= What is being asked =
Please copy the entries below word for word, starting with their first line and going on through the line that contains "15: (490, 129)", and include both of those lines.

= Source information =
##########
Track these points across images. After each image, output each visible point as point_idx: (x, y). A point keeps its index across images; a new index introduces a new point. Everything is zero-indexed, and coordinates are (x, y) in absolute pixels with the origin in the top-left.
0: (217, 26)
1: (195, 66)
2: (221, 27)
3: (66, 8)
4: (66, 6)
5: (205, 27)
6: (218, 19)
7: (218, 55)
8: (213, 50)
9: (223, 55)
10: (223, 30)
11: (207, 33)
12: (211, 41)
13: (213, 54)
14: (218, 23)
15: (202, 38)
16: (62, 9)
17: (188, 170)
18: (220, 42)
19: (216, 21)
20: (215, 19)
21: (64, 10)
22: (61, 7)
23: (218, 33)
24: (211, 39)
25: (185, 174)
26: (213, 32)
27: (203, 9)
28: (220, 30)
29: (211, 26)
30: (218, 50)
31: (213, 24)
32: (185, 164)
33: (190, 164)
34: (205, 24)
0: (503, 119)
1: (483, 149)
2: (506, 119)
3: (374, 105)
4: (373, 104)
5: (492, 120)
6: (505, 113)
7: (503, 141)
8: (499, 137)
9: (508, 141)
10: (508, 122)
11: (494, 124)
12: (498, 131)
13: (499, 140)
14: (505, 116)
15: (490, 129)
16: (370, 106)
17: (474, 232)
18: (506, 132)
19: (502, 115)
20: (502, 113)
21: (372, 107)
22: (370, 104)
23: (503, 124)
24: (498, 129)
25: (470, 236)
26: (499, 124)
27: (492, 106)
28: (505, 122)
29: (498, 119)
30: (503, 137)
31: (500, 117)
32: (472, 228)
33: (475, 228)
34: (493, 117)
##########
= Your response =
Track these points across images. After each image, output each visible point as point_idx: (x, y). A point keeps its index across images; a new index introduces a new point. Everything is zero-indexed, and coordinates are (x, y) in absolute pixels with the origin in the top-left.
0: (217, 26)
1: (195, 66)
2: (221, 27)
3: (66, 8)
4: (66, 6)
5: (205, 27)
6: (218, 19)
7: (218, 55)
8: (213, 50)
9: (223, 55)
10: (223, 30)
11: (207, 33)
12: (211, 41)
13: (213, 54)
14: (218, 23)
15: (202, 38)
16: (62, 9)
17: (188, 170)
18: (220, 42)
19: (216, 21)
20: (215, 19)
21: (64, 10)
22: (61, 7)
23: (218, 33)
24: (211, 39)
25: (185, 174)
26: (213, 32)
27: (203, 9)
28: (220, 30)
29: (211, 26)
30: (218, 50)
31: (213, 24)
32: (185, 164)
33: (190, 164)
34: (205, 24)
0: (503, 119)
1: (483, 149)
2: (506, 119)
3: (374, 105)
4: (373, 104)
5: (492, 120)
6: (505, 113)
7: (503, 141)
8: (499, 137)
9: (508, 141)
10: (508, 122)
11: (494, 124)
12: (498, 131)
13: (499, 140)
14: (505, 116)
15: (490, 129)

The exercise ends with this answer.